EXTRAIT À LIRE:
-*-*-
2.2.3 La mise en scène et prix sur le plan
international
En 1995, La Malédiction d'Ouaga Bale
Danaï est jouée par la troupe de l'Université de
Bouaké dans le cadre de la 12e édition du Festival du
théâtre scolaire et universitaire de Côte d'Ivoire, à
Yamoussoukro. La même année, l'auteur de La malédiction
obtient le prix de la mise en scène lors du 12e Festival
National de la Côte dIvoire avec L'Enfant de Frica.
En 1997, Illusions de Nocky Djédanoum est représentée par
Logone-Chari-Théâtre, au MASA d'Abidjan et est retenue pour la
participation de la troupe au Fest'Africa de Lille. En 1997, Samafou Diguilou
Bondong reçoit le Prix Rencontres « Iles des poètes »
à Sainte-Geneviève des Bois, et le 16e Grand Prix
International de la société des amis de la poésie à
Bergerac, puis le 3e prix de poésie libre du concours
international de Wallonie. En 1999, c'est le tour de Nimrod d'accepter le Prix
Louise Labé des gens de lettres à paris (06 décembre).
-*-*-
PROBLÈMES À RÉSOUDRE:
1. Reproduisez fidèlement le passage de l'extrait à lire qui s'ouvre sur les mots comprenant « En 1997, Illusions » et se clôt sur « paris (06 décembre). ».
2. D'après l'extrait à lire, dans quel cadre la troupe de l'Université de Bouaké joue-t-elle La Malédiction d'Ouaga Bale Danaï en 1995 ?
-*-*-
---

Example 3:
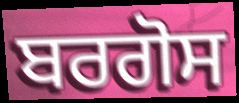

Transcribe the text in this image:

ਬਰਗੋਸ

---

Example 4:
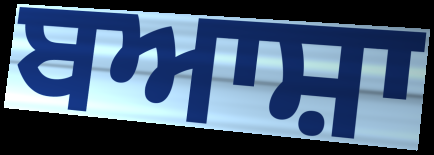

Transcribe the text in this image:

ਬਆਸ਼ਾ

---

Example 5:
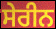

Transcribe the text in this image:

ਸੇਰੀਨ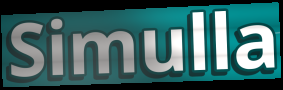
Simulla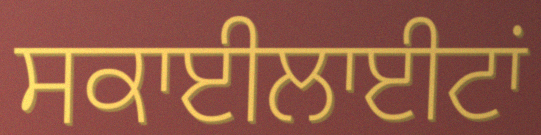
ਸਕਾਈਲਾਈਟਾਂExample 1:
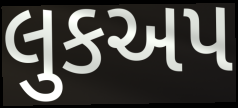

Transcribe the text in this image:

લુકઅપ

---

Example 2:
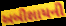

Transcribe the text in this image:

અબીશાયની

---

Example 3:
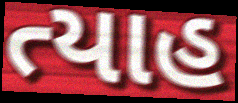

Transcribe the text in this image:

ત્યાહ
-*-*-
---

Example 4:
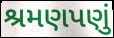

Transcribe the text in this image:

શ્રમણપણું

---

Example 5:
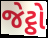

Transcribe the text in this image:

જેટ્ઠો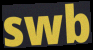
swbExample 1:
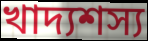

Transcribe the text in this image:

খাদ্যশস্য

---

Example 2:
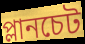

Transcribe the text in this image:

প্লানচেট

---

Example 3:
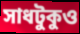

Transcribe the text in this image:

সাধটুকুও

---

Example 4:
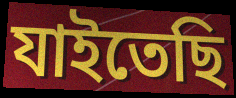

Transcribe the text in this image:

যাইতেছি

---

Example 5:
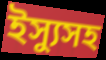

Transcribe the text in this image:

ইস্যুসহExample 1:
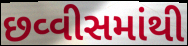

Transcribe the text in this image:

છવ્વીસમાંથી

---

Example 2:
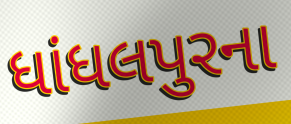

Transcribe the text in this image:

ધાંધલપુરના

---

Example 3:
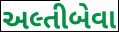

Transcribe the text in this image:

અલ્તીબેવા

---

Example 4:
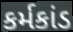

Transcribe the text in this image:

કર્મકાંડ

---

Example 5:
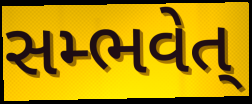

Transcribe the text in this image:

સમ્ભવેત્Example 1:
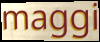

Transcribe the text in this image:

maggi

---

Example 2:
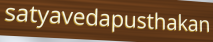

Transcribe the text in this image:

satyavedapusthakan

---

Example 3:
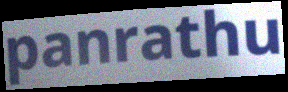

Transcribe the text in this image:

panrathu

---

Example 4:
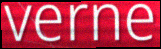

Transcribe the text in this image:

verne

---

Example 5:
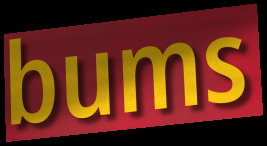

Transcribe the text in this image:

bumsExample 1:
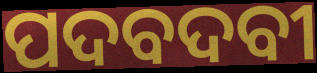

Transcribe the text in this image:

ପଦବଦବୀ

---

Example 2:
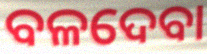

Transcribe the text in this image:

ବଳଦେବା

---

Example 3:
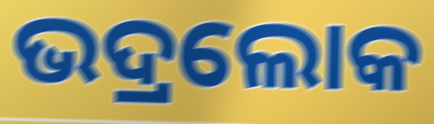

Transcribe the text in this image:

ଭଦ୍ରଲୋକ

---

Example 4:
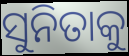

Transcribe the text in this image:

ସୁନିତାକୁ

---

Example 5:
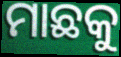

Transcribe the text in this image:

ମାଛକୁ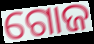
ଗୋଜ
-*-*-
CORRIGÉ DES EXERCICES:
1.
En 1997, Illusions de Nocky Djédanoum est représentée par
Logone-Chari-Théâtre, au MASA d'Abidjan et est retenue pour la
participation de la troupe au Fest'Africa de Lille. En 1997, Samafou Diguilou
Bondong reçoit le Prix Rencontres « Iles des poètes »
à Sainte-Geneviève des Bois, et le 16e Grand Prix
International de la société des amis de la poésie à
Bergerac, puis le 3e prix de poésie libre du concours
international de Wallonie. En 1999, c'est le tour de Nimrod d'accepter le Prix
Louise Labé des gens de lettres à paris (06 décembre).

2. La troupe de l'Université de Bouaké joue la pièce dans le cadre de la 12e édition du Festival du théâtre scolaire et universitaire de Côte d'Ivoire. Ce festival a lieu à Yamoussoukro.